**Required action:** Omit the images. Reproduce each line of the records exactly as it appears.

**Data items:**
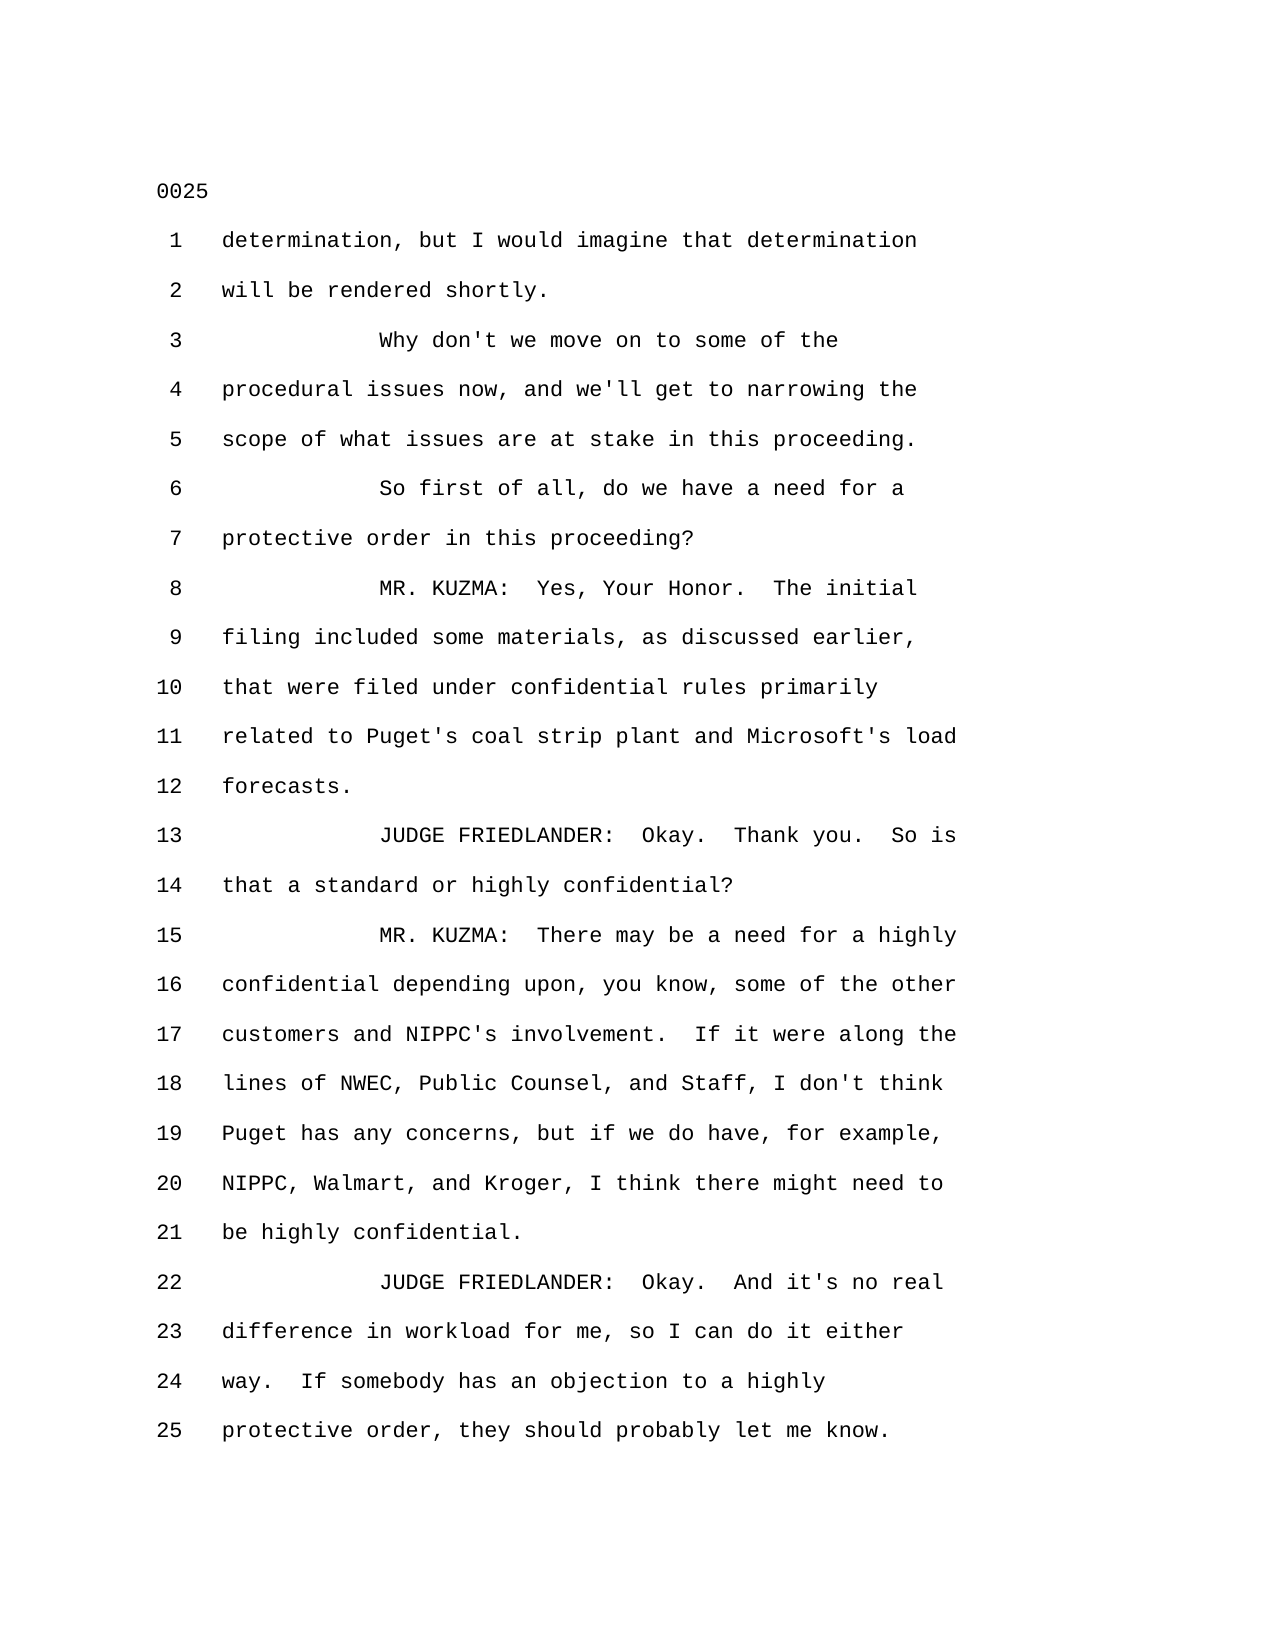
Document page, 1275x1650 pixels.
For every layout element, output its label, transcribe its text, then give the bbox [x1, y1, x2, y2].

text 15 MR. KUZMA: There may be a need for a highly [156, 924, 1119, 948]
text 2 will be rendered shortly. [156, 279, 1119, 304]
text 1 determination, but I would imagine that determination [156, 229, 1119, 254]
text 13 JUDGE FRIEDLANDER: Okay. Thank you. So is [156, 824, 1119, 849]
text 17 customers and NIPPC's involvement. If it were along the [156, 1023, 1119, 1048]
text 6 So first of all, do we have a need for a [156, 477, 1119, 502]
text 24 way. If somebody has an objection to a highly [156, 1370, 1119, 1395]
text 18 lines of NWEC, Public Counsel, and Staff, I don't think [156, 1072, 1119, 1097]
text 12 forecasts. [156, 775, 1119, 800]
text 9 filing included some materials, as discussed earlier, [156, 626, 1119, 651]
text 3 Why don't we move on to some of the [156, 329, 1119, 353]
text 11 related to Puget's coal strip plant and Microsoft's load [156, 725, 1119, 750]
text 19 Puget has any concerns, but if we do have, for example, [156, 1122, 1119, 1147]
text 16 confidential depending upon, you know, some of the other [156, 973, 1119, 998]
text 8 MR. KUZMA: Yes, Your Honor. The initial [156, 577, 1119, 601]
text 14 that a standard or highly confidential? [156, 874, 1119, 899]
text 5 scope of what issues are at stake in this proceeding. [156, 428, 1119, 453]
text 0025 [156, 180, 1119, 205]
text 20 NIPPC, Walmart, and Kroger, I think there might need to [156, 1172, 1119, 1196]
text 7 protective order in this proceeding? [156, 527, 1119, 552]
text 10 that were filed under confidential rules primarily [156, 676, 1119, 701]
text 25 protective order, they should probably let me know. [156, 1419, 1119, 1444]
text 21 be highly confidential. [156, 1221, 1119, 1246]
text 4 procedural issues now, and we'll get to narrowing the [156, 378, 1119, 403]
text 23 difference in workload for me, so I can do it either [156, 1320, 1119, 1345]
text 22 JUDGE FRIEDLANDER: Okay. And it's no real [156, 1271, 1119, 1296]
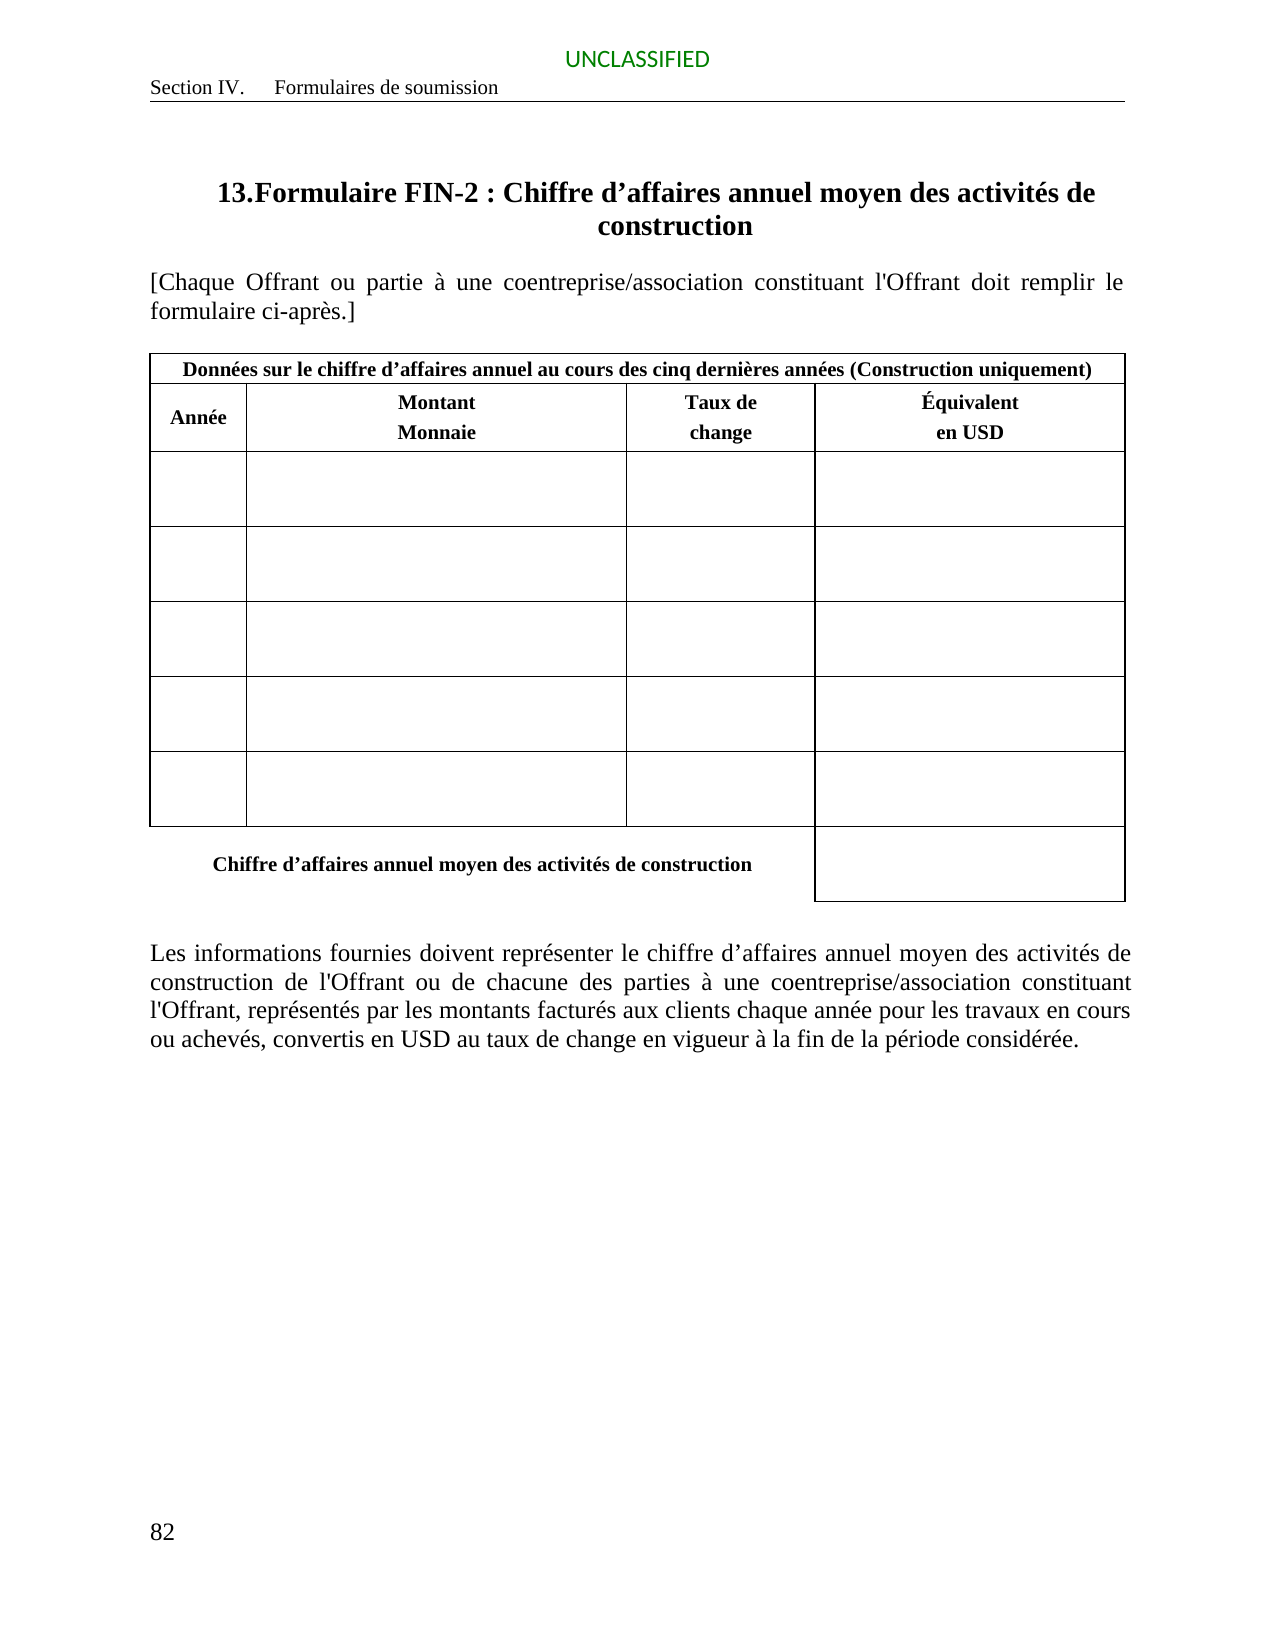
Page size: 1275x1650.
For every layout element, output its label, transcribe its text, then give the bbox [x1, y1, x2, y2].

**Written response:**
Document page, 1275x1650 pixels.
For every layout element, output its label, transcribe its text, then give the bbox [x1, y1, x2, y2].

text 15 MR. KUZMA: There may be a need for a highly [156, 924, 1119, 948]
text 2 will be rendered shortly. [156, 279, 1119, 304]
text 1 determination, but I would imagine that determination [156, 229, 1119, 254]
text 13 JUDGE FRIEDLANDER: Okay. Thank you. So is [156, 824, 1119, 849]
text 17 customers and NIPPC's involvement. If it were along the [156, 1023, 1119, 1048]
text 6 So first of all, do we have a need for a [156, 477, 1119, 502]
text 24 way. If somebody has an objection to a highly [156, 1370, 1119, 1395]
text 18 lines of NWEC, Public Counsel, and Staff, I don't think [156, 1072, 1119, 1097]
text 12 forecasts. [156, 775, 1119, 800]
text 9 filing included some materials, as discussed earlier, [156, 626, 1119, 651]
text 3 Why don't we move on to some of the [156, 329, 1119, 353]
text 11 related to Puget's coal strip plant and Microsoft's load [156, 725, 1119, 750]
text 19 Puget has any concerns, but if we do have, for example, [156, 1122, 1119, 1147]
text 16 confidential depending upon, you know, some of the other [156, 973, 1119, 998]
text 8 MR. KUZMA: Yes, Your Honor. The initial [156, 577, 1119, 601]
text 14 that a standard or highly confidential? [156, 874, 1119, 899]
text 5 scope of what issues are at stake in this proceeding. [156, 428, 1119, 453]
text 0025 [156, 180, 1119, 205]
text 20 NIPPC, Walmart, and Kroger, I think there might need to [156, 1172, 1119, 1196]
text 7 protective order in this proceeding? [156, 527, 1119, 552]
text 10 that were filed under confidential rules primarily [156, 676, 1119, 701]
text 25 protective order, they should probably let me know. [156, 1419, 1119, 1444]
text 21 be highly confidential. [156, 1221, 1119, 1246]
text 4 procedural issues now, and we'll get to narrowing the [156, 378, 1119, 403]
text 23 difference in workload for me, so I can do it either [156, 1320, 1119, 1345]
text 22 JUDGE FRIEDLANDER: Okay. And it's no real [156, 1271, 1119, 1296]
Page size: 1275x1650.
For every layout element, output its label, transcribe its text, then give the bbox [x1, y1, x2, y2].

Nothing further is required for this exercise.